Wednesday, January 16, 2008

Socially Awkward

I want you to know I’m not as inarticulate as you think I am. I just have trouble talking to people. Or around people. I’m thirty-one years old and I’m just starting to realize that I have this problem. That the common denominator of all the things that stress me out – at work, in class, in social settings – is talking to people. It’s not that I don’t like people. I love people. I find them fascinating. And inspiring. Some of them. Many of them intimidate me. Some of them make me wish I were something else, like a dolphin. But for the most part, I love people. I just wish I could talk to them.

When I try to talk to someone, or worse, join a discussion, the wheels of my brain start turning faster than my tongue will move.

Anyway I just think, and some thoughts are profound and some are just pointless. Like Britney Spears gossip. Why is that in there? I don’t need that disrupting some insight I’m having about human interaction and the fragmentation of our society? Why can't I get the insightful and witty thoughts out through my mouth. All that comes out is mumbled gibberish.

This has to be a recent development. I used to be a talker. I have trophies to prove it. In debate, oral interpretation, and oratory. I almost went to Nationals in Oratory. (Christ that’s nerdy, but it’s true. I was in the final round, I got a plaque, it was a proud moment. And bittersweet.) It’s only in recent years that the thought of having to ask a question about a project makes my palms sweat. I was a director, a stage manager for god’s sake. I could communicate clearly, lead a group. So what happened?

Theory 1: 21st century media have shorted out my brain. I can no longer think in a linear fashion. Every thought is punctuated by a footnote, a hyperlink, a picture in a picture. The news crawl. There’s something neurological going on that makes my brain move faster than my mouth.

Theory 2: Smoking weed has shorted out my brain. I’m like the melty girl with the talking dog in the anti-drug commercials. Or the stoner comedy character who forgot to grow up. Marijuana has, as promised in Reefer Madness, damaged my brain and made me anti-social.

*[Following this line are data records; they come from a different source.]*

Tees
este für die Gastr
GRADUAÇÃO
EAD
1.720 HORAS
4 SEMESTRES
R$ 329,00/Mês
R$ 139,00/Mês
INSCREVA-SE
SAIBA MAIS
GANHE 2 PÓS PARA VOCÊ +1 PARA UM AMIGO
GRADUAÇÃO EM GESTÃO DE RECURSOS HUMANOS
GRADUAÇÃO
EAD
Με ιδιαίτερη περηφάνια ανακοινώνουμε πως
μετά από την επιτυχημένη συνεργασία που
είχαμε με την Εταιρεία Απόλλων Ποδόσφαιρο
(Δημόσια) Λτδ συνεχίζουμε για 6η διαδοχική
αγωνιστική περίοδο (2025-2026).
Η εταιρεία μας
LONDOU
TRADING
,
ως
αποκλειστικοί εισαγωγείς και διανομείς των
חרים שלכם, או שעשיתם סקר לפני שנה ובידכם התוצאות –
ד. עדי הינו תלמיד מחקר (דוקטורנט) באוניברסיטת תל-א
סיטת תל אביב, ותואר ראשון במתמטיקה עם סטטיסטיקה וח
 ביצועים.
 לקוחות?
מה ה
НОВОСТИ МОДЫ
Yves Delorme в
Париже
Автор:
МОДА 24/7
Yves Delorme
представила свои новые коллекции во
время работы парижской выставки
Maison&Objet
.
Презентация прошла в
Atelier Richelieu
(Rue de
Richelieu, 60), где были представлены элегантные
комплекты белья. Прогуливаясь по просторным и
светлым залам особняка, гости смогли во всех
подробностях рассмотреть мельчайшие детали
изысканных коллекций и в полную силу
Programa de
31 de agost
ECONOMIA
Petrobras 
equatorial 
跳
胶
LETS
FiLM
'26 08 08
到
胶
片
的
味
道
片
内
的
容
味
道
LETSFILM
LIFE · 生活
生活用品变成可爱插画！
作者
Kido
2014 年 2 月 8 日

Theory 3: Anti-depressants have shorted out my brain. I’ve been on them since I was 18. I’ve tried to stop taking them a few times, but each time my whole life fell apart and I went back on. I asked my psychiatrist why they call these drugs non-addictive when the results of not taking them look a so much like withdrawal. He said the difference is that people don’t resort to anti-social behavior to get the anti-depressants. He has a point, but it doesn’t rule out the possibility that the drugs have fried my brain. .

Theory 4: Everybody feels socially awkward. Possibly for one of these reasons. Possibly for other reasons. But it’s perfectly normal

Theory 5: High school forensics trophies aside, I have always been this way. My boyfriend has told me straight out that I have the same social awkwardness as my father. I’m afraid he’s right. That would explain so many things.

And yet: my father has many interesting friends. They are all wonderful people, an eclectic mix of thinkers and artists and musicians and teachers. When I flew home for his 60th birthday party, I boasted that all of the interesting people in St. Louis would be there. I’ve always wanted to have friends like his. Some days, when I make connections between people, introduce interesting friends to each other, I feel like it could happen.